Aelfa se vistió y volvió a la casita del vigilante, donde Branhard seguía inconsciente. Se sentó en el suelo, donde nadie la vería, y esperó al amanecer. Entonces se puso de pie, se desperezó y se dirigió directamente a las puertas del muro de Caddawic. Lentamente y con dificultad empujó la robusta barra que atrancaba las puertas. En lo alto, el cielo se iba iluminando con rapidez. El sudor, debido en parte al ejercicio y en parte al temor a ser descubierta, le resbalaba por la espalda. Cuando por fin logró retirar la tranca, la puerta se abrió a un nutrido grupo de hombres armados.
– Tío -dijo Aelfa con aire pícaro, -bienvenido a Caddawic.
– Lo has hecho muy bien, sobrina -dijo Ragnar Lanza Potente, y cuando entró con sigilo, seguido de sus hombres, en el patio, preguntó: -¿Dónde está el ama de la casa? ¿Y cuánto falta para que Wulf Puño de Hierro regrese?
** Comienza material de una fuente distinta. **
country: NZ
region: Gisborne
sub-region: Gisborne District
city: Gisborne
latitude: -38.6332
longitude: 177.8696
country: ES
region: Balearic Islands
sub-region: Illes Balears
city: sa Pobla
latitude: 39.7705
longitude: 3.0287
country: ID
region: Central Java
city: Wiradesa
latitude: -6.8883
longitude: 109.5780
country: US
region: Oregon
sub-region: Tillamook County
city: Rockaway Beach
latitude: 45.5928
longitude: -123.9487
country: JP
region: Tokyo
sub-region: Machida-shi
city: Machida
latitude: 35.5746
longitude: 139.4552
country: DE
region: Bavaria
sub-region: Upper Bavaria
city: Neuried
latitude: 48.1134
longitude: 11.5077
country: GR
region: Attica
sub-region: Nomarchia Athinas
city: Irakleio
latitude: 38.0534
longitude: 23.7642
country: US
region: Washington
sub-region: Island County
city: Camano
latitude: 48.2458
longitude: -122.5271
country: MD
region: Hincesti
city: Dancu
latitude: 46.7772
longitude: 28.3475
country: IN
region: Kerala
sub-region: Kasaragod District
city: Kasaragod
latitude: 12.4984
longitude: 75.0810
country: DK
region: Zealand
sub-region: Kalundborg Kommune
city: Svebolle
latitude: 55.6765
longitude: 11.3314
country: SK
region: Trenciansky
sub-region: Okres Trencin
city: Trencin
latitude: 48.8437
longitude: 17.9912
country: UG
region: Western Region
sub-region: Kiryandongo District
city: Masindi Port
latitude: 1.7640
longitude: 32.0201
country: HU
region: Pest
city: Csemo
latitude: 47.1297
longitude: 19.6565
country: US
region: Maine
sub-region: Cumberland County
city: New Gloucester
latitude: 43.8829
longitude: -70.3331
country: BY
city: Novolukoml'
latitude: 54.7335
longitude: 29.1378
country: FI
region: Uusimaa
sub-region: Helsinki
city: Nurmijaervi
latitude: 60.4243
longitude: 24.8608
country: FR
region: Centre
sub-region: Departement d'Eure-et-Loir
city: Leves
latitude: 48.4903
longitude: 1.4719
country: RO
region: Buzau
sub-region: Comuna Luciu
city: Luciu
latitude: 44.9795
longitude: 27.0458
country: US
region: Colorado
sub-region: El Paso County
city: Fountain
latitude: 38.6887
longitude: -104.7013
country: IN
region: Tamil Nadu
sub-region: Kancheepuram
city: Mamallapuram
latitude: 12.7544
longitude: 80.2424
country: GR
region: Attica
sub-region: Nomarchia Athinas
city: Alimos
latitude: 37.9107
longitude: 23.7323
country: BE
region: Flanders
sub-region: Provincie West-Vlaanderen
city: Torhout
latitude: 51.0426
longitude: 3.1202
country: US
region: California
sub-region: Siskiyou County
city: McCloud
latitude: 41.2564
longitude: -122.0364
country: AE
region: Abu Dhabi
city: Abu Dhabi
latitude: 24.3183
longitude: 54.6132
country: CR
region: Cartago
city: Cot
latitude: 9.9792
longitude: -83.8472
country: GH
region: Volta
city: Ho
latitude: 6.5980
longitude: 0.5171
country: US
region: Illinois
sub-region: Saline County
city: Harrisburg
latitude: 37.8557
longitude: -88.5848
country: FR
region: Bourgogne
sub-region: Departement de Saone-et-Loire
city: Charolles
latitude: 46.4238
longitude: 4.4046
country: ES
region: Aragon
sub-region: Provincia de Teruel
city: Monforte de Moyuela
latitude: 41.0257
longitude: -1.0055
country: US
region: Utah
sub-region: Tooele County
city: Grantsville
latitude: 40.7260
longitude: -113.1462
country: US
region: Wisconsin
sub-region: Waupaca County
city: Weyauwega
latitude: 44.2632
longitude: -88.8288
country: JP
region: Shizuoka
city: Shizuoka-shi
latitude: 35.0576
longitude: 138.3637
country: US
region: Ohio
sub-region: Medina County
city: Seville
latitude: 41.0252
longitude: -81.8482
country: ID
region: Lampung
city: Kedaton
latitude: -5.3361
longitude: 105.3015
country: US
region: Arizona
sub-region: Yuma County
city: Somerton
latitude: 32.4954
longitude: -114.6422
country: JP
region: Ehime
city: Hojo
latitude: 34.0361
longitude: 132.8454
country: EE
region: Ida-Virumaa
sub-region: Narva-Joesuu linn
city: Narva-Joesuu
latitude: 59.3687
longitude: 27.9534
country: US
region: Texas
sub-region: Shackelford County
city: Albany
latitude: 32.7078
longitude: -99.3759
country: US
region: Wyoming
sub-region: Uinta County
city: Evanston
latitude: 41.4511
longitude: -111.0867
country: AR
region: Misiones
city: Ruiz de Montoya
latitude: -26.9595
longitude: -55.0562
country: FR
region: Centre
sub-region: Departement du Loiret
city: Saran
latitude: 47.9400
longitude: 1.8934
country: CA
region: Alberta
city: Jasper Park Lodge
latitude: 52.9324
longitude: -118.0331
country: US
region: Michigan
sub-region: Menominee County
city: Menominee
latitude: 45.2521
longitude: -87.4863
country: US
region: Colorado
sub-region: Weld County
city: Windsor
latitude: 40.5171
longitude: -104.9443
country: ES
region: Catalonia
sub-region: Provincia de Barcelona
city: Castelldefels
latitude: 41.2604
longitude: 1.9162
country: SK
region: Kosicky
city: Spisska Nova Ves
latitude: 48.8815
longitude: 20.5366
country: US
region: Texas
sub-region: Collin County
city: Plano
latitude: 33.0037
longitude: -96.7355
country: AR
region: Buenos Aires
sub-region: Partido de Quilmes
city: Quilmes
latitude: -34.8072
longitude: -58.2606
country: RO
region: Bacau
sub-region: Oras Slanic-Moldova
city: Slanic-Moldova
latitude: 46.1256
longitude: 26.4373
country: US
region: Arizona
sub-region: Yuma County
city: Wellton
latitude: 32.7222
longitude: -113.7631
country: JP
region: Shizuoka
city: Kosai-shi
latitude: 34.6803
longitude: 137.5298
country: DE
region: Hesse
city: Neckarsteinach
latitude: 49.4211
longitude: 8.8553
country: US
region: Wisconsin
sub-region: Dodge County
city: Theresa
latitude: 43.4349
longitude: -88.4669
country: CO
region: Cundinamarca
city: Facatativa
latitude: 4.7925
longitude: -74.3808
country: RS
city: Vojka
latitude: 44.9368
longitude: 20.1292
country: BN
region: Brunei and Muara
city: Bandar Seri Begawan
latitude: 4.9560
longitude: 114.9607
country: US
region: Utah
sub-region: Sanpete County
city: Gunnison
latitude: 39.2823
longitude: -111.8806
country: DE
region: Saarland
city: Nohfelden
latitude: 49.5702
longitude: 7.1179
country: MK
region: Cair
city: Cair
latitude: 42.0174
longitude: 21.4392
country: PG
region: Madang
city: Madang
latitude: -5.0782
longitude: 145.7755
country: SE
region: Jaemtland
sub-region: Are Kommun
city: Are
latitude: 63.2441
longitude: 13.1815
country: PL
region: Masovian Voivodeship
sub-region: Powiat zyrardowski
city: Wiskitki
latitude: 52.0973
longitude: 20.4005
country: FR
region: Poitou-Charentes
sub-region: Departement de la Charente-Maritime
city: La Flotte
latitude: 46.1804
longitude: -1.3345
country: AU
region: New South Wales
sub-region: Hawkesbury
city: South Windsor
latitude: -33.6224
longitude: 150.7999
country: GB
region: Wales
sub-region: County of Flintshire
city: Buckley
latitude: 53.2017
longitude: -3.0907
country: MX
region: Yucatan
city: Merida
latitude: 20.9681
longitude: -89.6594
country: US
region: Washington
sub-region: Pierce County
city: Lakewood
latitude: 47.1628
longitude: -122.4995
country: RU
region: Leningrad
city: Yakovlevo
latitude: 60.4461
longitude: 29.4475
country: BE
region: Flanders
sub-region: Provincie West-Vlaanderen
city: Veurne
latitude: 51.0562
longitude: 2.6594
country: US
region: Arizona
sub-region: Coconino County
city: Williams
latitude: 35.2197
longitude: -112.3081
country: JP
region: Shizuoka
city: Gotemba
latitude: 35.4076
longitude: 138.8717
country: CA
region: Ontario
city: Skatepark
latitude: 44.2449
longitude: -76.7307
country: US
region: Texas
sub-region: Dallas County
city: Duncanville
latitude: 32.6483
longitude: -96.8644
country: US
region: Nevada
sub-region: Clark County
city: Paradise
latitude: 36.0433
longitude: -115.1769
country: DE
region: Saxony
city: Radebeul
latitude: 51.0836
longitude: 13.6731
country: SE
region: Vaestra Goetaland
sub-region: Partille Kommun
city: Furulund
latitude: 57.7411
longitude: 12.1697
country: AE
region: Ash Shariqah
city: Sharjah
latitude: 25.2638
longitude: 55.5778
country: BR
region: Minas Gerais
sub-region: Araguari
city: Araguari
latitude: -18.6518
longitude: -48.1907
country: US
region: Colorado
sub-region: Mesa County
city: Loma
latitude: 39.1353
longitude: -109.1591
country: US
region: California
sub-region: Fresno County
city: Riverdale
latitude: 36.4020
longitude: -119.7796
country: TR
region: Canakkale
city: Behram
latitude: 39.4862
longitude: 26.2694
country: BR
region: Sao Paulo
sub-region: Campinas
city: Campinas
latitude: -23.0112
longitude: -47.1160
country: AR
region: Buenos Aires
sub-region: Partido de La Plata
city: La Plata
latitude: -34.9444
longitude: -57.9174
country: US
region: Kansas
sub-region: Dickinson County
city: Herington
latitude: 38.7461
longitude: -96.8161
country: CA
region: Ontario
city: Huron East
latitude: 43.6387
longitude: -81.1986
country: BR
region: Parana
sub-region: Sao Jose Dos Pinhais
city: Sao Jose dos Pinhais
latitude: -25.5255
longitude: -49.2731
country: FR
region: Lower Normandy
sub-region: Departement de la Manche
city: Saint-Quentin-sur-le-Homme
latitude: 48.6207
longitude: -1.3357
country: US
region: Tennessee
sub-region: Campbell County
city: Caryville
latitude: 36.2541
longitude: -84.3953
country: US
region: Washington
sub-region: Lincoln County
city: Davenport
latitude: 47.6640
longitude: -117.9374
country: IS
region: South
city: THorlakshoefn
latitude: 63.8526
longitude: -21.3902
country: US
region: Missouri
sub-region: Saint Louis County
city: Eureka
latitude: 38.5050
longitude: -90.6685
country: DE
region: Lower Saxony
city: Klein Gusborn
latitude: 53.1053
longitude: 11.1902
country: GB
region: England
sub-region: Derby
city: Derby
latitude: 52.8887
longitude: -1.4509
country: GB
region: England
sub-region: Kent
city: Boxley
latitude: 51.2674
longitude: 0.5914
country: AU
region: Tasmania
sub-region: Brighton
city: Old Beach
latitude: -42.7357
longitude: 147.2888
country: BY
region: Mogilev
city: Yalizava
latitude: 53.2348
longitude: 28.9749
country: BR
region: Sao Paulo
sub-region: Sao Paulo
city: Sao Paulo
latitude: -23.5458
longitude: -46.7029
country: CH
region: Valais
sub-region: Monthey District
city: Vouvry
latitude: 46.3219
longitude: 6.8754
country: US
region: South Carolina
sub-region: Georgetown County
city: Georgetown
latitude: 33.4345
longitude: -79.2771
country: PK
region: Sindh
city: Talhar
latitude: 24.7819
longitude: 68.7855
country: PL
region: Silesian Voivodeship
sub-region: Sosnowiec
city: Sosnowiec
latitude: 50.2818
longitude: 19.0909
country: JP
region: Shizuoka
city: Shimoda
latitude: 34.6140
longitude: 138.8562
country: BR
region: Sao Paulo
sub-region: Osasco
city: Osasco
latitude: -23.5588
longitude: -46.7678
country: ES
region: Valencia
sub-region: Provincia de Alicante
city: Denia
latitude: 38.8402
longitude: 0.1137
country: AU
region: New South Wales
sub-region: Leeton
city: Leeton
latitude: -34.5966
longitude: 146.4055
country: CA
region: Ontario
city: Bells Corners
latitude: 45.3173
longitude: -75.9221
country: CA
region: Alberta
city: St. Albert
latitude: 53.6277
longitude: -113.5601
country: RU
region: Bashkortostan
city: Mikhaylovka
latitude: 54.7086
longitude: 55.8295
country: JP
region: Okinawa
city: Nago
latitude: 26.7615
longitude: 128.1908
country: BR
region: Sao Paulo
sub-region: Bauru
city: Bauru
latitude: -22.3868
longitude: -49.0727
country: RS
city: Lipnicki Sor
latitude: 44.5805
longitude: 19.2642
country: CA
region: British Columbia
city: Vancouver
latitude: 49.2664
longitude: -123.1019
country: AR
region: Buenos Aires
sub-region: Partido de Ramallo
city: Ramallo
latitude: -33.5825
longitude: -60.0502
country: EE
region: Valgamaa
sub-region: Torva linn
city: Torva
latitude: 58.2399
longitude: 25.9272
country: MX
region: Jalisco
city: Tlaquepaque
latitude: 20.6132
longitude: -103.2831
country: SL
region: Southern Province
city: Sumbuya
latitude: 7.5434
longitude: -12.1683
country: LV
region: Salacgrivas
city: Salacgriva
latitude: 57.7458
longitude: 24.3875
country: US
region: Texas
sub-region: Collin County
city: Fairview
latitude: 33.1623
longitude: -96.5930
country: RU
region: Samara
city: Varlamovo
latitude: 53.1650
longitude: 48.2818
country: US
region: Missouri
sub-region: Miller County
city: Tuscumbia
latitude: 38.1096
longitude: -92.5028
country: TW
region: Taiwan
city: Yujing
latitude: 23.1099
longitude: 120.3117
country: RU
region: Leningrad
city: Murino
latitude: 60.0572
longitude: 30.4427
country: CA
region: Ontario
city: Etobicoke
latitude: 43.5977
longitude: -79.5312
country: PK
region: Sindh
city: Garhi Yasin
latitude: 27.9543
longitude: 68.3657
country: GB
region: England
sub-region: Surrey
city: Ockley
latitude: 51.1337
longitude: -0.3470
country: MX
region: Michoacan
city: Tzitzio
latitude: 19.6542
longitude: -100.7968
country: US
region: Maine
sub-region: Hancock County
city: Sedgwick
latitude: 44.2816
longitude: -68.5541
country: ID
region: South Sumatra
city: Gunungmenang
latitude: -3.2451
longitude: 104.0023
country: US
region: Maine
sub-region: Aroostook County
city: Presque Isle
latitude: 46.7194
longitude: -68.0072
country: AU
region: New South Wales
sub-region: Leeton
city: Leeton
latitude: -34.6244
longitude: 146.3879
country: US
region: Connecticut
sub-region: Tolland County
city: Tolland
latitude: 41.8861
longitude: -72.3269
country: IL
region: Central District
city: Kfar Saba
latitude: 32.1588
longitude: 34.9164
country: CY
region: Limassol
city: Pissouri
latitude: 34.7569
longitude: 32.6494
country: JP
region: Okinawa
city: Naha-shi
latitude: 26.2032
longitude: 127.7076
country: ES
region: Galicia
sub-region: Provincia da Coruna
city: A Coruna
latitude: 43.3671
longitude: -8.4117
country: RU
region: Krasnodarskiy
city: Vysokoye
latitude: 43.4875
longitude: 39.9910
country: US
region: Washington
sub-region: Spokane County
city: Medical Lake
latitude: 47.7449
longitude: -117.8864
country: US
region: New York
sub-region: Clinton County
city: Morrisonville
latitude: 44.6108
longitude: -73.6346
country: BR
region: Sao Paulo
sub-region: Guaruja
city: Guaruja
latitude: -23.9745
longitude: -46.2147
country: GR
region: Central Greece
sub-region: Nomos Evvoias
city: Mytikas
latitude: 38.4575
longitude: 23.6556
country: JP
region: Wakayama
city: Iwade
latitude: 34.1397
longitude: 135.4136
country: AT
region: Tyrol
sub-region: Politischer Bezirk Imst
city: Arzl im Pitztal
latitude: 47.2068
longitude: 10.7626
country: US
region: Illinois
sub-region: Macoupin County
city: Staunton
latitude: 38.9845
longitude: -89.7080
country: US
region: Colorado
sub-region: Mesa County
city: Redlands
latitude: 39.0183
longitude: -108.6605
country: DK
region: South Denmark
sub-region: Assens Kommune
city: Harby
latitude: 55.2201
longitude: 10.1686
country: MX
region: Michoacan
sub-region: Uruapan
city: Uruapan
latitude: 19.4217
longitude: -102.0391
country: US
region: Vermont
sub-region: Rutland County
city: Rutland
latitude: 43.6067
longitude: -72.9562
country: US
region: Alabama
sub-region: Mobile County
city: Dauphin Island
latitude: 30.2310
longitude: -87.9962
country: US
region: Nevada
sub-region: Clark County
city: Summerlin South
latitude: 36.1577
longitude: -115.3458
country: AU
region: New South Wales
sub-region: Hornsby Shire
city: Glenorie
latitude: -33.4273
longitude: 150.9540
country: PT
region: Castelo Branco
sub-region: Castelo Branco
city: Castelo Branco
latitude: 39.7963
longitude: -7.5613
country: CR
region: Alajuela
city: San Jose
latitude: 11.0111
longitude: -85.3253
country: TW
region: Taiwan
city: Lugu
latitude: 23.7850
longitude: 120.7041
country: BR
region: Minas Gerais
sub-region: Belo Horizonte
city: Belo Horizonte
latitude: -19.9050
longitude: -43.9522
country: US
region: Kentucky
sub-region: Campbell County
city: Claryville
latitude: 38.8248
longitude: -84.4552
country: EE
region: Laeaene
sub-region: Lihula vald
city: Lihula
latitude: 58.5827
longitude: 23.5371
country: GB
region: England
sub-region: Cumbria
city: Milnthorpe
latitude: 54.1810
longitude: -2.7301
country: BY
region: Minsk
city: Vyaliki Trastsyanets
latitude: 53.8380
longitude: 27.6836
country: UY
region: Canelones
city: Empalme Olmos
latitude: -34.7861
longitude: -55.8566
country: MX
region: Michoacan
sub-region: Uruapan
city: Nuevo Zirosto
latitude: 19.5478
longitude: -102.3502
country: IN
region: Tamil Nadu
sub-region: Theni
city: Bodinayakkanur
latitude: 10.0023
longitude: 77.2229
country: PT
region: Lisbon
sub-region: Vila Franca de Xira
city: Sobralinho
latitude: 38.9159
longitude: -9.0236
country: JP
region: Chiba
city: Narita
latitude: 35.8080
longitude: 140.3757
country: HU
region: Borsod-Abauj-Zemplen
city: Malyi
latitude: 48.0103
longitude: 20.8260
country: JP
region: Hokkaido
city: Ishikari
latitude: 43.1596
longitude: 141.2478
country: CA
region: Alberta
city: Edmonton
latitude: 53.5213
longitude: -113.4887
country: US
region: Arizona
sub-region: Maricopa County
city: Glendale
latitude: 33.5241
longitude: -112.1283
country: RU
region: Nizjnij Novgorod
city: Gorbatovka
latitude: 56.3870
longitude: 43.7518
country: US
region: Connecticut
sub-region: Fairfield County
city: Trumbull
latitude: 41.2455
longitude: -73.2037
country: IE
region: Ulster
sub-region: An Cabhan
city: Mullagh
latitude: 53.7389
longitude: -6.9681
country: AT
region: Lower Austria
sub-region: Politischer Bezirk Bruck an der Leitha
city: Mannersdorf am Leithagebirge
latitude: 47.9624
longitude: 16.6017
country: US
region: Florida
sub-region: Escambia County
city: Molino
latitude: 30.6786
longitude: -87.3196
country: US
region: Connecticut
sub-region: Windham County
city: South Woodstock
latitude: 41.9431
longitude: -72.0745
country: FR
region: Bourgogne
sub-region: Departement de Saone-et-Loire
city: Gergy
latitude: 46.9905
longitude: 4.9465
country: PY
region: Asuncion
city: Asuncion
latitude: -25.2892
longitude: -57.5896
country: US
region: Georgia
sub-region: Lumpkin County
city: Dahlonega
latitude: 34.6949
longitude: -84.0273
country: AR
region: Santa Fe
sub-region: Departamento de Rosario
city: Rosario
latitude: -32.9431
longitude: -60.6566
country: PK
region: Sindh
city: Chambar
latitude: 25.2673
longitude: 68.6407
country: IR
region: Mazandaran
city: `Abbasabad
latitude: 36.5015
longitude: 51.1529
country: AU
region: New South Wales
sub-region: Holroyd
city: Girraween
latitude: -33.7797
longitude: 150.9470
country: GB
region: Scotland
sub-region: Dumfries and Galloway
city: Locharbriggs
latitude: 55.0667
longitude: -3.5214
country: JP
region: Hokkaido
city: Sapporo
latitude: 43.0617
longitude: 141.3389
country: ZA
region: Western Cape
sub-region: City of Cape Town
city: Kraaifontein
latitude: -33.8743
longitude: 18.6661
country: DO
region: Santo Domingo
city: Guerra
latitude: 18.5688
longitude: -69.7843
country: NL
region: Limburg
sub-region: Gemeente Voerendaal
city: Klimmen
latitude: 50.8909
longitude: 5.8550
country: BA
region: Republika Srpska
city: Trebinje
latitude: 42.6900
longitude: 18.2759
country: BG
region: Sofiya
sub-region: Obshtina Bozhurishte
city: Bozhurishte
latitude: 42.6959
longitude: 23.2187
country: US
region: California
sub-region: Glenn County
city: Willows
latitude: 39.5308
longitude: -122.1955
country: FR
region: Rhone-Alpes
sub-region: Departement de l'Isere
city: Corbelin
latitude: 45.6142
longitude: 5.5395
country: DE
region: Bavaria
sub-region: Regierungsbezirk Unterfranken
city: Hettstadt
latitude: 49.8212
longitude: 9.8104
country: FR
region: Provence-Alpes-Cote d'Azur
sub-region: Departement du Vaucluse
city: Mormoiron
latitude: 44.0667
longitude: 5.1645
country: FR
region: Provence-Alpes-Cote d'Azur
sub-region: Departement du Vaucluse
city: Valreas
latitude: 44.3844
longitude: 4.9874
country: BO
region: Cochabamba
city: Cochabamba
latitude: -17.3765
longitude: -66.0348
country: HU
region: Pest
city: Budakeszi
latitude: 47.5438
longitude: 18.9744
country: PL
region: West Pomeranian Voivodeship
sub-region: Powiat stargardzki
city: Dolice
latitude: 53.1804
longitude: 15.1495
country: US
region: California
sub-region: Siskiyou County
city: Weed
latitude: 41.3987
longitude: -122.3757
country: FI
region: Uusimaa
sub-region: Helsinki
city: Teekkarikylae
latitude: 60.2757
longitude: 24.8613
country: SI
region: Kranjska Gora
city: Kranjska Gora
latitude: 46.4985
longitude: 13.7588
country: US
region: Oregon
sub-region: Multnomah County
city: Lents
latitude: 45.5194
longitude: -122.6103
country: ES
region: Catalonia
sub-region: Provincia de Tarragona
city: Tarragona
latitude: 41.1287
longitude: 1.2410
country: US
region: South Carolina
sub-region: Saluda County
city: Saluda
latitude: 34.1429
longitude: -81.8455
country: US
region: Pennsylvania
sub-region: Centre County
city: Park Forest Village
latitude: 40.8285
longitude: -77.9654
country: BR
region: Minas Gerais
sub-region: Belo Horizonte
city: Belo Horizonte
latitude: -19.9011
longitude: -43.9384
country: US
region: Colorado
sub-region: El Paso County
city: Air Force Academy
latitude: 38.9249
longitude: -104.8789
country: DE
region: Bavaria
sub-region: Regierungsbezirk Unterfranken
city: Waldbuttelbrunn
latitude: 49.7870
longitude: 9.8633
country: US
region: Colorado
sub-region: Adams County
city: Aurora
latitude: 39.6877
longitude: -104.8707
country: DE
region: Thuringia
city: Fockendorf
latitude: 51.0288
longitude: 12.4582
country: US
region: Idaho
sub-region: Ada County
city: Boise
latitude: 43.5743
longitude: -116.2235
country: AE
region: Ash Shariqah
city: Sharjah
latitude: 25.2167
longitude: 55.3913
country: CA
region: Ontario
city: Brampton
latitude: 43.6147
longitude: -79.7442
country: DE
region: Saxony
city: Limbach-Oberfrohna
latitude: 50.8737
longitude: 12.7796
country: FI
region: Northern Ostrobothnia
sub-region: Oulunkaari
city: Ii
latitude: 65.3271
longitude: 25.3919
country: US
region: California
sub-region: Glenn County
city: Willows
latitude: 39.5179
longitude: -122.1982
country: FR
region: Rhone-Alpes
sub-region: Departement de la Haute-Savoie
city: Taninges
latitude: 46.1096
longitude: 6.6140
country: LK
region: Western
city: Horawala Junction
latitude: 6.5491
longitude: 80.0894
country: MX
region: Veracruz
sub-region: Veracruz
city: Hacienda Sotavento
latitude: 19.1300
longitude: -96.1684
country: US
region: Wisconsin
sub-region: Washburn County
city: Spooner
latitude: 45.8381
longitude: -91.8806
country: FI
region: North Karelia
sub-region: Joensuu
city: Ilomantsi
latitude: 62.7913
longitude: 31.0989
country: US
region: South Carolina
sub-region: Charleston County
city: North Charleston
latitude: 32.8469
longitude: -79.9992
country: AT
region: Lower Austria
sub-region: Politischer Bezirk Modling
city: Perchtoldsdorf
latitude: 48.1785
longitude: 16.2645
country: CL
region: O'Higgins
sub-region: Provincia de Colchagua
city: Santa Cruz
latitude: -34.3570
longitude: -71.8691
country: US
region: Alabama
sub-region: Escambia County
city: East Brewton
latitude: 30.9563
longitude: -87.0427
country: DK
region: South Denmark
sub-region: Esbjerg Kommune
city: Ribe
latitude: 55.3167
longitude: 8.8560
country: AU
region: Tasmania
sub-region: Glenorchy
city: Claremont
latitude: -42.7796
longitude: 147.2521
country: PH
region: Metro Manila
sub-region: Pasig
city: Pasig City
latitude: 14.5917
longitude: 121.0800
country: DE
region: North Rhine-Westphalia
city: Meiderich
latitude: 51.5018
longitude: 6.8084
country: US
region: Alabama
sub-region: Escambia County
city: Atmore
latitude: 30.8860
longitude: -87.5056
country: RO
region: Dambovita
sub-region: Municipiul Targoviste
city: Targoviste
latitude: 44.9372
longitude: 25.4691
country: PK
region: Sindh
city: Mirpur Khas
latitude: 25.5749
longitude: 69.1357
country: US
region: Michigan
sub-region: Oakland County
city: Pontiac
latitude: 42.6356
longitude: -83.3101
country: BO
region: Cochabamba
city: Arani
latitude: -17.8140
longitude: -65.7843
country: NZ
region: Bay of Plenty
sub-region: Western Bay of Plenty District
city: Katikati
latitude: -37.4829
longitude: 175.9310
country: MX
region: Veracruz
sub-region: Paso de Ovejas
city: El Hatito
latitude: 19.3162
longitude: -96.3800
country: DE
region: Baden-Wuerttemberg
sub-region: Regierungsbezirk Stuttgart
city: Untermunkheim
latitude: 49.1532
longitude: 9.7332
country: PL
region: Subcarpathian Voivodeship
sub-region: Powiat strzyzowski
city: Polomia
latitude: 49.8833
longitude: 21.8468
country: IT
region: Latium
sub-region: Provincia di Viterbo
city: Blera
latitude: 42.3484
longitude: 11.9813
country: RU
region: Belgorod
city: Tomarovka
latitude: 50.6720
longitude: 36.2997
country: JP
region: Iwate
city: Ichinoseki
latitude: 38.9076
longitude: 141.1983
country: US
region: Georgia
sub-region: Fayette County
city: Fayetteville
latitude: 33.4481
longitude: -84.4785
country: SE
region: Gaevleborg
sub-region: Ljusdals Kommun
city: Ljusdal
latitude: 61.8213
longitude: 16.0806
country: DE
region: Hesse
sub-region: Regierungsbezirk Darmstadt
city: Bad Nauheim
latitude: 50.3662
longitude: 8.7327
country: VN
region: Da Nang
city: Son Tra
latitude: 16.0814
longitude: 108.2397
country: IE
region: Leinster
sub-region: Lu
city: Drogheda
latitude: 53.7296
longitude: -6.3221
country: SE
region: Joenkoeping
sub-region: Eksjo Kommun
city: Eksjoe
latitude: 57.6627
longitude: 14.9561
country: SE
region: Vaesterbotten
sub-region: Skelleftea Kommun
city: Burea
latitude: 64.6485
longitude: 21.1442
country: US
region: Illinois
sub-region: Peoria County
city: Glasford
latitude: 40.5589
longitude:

– Cailin duerme en la buhardilla con los niños -respondió Aelfa. -En cuanto a su esposo, regresará dentro de unos días.
– Asegura este lugar -indicó Ragnar a su segundo en el mando, Haraldo, y luego se volvió hacia Aelfa. -Ve a buscar a Cailin y a los niños, muchacha. Y también quiero comida.
– Muy bien, tío Ragnar.
Entró presurosa en la casa y entonces se dio cuenta, demasiado tarde, de que Cailin siempre retiraba la escalera de acceso a la buhardilla por la noche. No había otro modo de entrar en la estancia. Cuando Ragnar entró en la casa, ella le explicó el problema.